The statistics of medical inspection in public schools tell a pitiful tale wherever it has been tried: thirty or forty per cent of the children are found with defective or diseased eyes, ten to twenty per cent with distorted spines, fifteen per cent with throat and nose troubles, all of which directly affect their intellectual proficiency.
When these deficiencies are discovered and reported to the parents, such is the apathy of disbelief that seventy-five per cent of the cases usually go unattended; therefore the school nurse, who follows the case home and explains the needs and sets forth the penalties, has become a necessity.
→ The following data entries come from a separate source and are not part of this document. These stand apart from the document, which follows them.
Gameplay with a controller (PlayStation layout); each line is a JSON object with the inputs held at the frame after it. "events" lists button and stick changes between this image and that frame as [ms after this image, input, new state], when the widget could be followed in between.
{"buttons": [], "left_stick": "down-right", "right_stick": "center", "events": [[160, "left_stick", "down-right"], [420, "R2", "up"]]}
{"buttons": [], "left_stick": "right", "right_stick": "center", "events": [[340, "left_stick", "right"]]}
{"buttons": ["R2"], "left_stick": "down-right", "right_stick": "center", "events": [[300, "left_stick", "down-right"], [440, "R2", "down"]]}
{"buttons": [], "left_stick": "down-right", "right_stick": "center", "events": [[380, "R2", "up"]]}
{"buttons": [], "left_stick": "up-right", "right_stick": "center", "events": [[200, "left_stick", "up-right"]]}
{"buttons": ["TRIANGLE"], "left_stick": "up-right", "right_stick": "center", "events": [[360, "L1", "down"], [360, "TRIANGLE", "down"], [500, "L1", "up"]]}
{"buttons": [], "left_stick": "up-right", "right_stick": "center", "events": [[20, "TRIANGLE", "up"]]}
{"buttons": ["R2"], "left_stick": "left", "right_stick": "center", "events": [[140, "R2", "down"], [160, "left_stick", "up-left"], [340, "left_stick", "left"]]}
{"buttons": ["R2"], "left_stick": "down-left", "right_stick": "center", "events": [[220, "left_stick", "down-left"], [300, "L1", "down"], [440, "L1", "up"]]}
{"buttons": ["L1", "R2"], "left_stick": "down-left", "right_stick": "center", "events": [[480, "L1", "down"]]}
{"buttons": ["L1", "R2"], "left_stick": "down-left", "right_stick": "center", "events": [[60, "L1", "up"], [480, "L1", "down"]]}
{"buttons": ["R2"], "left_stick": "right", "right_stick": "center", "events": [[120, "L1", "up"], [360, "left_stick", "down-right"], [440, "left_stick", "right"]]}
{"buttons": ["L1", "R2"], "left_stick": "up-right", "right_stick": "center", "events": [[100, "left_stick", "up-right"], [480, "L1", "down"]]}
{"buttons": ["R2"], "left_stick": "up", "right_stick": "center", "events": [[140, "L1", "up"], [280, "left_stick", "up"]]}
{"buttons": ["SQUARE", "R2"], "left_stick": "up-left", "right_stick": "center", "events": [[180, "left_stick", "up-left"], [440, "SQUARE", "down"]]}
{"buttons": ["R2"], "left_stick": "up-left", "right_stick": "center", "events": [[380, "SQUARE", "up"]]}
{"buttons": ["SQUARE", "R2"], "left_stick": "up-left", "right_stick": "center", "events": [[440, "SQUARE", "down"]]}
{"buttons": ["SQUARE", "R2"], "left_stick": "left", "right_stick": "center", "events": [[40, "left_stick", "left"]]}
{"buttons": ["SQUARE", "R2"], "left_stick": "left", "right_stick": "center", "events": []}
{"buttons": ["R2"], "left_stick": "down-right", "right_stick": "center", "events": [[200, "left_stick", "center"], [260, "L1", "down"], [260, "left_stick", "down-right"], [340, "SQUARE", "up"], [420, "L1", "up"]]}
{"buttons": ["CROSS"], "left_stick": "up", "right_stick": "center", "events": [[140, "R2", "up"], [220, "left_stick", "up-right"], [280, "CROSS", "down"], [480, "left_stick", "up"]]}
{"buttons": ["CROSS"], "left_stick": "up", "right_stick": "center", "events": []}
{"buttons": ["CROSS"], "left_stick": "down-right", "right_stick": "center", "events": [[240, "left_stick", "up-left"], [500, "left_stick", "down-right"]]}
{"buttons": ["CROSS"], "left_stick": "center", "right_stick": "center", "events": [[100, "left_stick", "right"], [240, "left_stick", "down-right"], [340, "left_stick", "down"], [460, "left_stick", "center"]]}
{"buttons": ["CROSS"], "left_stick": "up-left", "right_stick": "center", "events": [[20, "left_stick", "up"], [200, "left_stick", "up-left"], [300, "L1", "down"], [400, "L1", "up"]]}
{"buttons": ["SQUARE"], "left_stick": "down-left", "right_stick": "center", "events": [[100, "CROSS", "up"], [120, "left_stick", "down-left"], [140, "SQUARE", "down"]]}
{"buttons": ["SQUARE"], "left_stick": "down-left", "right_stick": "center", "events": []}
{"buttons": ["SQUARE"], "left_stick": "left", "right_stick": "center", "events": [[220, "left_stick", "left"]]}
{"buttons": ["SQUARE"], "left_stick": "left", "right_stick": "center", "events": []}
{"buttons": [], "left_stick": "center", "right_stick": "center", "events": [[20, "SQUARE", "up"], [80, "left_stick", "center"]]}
The parent who permits his child to go to school physically unfitted to profit from school opportunity is not only injuring his own child, but is injuring his neighbor’s child, and is taxing that neighbor without the latter’s consent.
It would seem as if such parents had forfeited their right to the sole care of the children, and that government would be obliged, for its own protection, to step in and do the work while it is needed. The author has termed this temporary paternalism. The providing of penny lunches during the morning recess, the service of the school nurse and the home visitor to teach those parents who are willing to learn all these schemes for the saving of the child, may be carried out in a spirit of helpfulness with a support which may be withdrawn when no longer needed.
Although all America has not become aroused to the undoubted fact of tendencies toward physical deterioration, it is on the verge of an awakening. The public school is the natural medium for the spread of better ideals, and if the teachers of cooking and of hygiene would coöperate and use all the material which sanitary science is heaping on the table before them, we should soon see a betterment of the physical status. Combined with medical inspection and sanitary construction of schoolhouses, this would raise the general health of the community thirty or forty per cent in five years and fifty to seventy per cent in ten years.
There has been in some quarters much objection to public effort towards remedying evils which would not have existed if each family had lived up to its duties. The community is a larger family, with greater resources, and can employ investigators to find the means for greater security. That individual is very foolish who does not recognize this interaction between community and individual, and who objects to taking the benefits of the larger knowledge.
To take one of the latest examples of social problems: In every thousand children in the public schools of any city, probably of the town also, there are perhaps fifty who are ill-nourished (not necessarily underfed), ill-clothed, unwashed, and deprived of good air for sleeping. What is the duty of the public? This is one of the burning questions of the moment. Send missionary teachers to the homes, some say, but that is costly; the selection of the suitable missionary is difficult, and the result may be slight. Others say, give one good luncheon at the school, for which the children pay in part or in whole, and make that an education which, by the aid of the school nurse, will in time affect a change in habit. In short, the problem is this: Shall the children suffer in childhood and become a burden on society in adult years, or shall society protect itself from future expense by community care now? “Because finding diseases and defects does not protect children unless discovery is followed by treatment, fifty-eight cities take children to dispensaries or instruct at schoolhouses; fifty-eight send nurses from house to house to instruct parents and to persuade them to have their families cared for; 101 send out cards of instruction to parents either by mail or the children; while 157 cities have arranged special coöperation with dispensaries, hospitals, and relief societies for giving the children the shoes or clothing or medical and dental care which is found necessary.”[10]